I replaced the method of using the stack to handle the leftovers with the first approach, also I changed some vector registers in the defines because I defined `LE_MASK' in a non-volatile register which is not always preserved.
This patch is built on the top ppc-gcm branch.
regards, Mamone
On Sat, Nov 14, 2020 at 8:11 PM Maamoun TK maamoun.tk@googlemail.com wrote:
For the first approach I can think of this method: lxvd2x VSR(C0),0,DATA IF_LE(` vperm C0,C0,C0,LE_MASK ') slwi LENGTH,LENGTH,4 (Shift left 4 bitls because vsro get bit[121:124]) vspltisb v10,-1 (0xFFFFFFFFFFFFFFFFFFFFFFFFFFFFFFFF) mtvrwz v11,LENGTH (LENGTH in bit[57:60]) xxspltd VSR(v11),VSR(v11),0 (LENGTH in bit[121:124]) vsro v10,v10,v11 (Sift right by octet) vnot v10,v10 vand C0,C0,v10
I recommend the third approach so we don't have to deal with the leftover bytes in the upcoming implementations but the problem is that gcm_init_key() initialize the table for the compatible gcm_hash() function, that means we can't process the remaining bytes using gcm_gf_mul() of gcm_gf_shift_8() because its table potentially has not been initialized, so I'm thinking of keeping gcm_gf_mul() of the one that don't need table (where GCM_TABLE_BITS == 0) and always process the remaining bytes with this function.
The test coverage is fine, I can't think of any potential untested cases.
regards, Mamone
On Sat, Nov 14, 2020 at 6:54 PM Niels Möller nisse@lysator.liu.se wrote:
Maamoun TK maamoun.tk@googlemail.com writes:
+Lmod:
- C --- process the modulo bytes, padding the low-order bytes with
zeros
- cmpldi LENGTH,0
- beq Ldone
- C load table elements
- li r8,1*TableElemAlign
- lxvd2x VSR(H1M),0,TABLE
- lxvd2x VSR(H1L),r8,TABLE
- C push every modulo byte to the stack and load them with padding
into
vector register
- vxor ZERO,ZERO,ZERO
- addi r8,SP,-16
- stvx ZERO,0,r8
+Lstb_loop:
- subic.

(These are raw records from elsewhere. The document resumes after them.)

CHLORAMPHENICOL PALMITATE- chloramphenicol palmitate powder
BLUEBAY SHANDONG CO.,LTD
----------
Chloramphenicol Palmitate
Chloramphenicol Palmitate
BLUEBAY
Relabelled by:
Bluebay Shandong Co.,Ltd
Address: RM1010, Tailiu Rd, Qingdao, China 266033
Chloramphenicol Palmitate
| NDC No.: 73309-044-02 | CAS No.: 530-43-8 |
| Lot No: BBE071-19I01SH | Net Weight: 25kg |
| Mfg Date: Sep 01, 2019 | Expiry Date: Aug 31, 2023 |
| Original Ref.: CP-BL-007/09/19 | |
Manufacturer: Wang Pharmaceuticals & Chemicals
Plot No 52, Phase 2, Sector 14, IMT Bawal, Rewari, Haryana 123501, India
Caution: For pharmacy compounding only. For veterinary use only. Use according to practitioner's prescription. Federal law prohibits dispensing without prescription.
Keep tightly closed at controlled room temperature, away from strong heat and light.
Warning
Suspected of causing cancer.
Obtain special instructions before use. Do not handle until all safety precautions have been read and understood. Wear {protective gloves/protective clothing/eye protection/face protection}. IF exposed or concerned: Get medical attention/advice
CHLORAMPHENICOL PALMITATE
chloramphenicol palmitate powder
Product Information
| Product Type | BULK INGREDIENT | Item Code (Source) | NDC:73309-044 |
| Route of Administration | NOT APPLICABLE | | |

LENGTH,LENGTH,1
- lbzx r7,LENGTH,DATA
- stbx r7,LENGTH,r8
- bne Lstb_loop
- lxvd2x VSR(C0),0,r8
It's always a bit annoying to have to deal with leftovers like this in the assembly code. Can we avoid having to store it to memory and read back? I can see three other approaches:
Loop, reading a byte at a time, and shift into a target register. I guess we would need to assemble the bytes in a regular register, and then transfer the final value to a vector register. Is that expensive?
Round the address down to make it aligned, read an aligned word and, only if needed, the next word. And shift and mask to get the needed bytes. I think it is fine to read a few bytes outside of the input area, as long as the reads do *not* cross any word boundary (and hence a potential page boundary). We do things like this in some other places, but then for reading unaligned data in general, not just leftover parts.
Adapt the internal C/asm interface, so that the assembly routine only needs to handle complete blocks. It could provide a gcm_gf_mul, and let the C code handle partial blocks using memxor + gcm_gf_mul.
I would guess (1) or maybe (3) is the most reasonable. I don't think performance is that important, since it looks like for each message, this case can happen only for the last call to gcm_update and the last call to gcm_encrypt/gcm_decrypt.
What about test coverage? It looks like we have test cases for sizes up to 8 blocks, and for partial blocks, so I guess that should be fine?
Reards, /Niels
-- Niels Möller. PGP-encrypted email is preferred. Keyid 368C6677. Internet email is subject to wholesale government surveillance.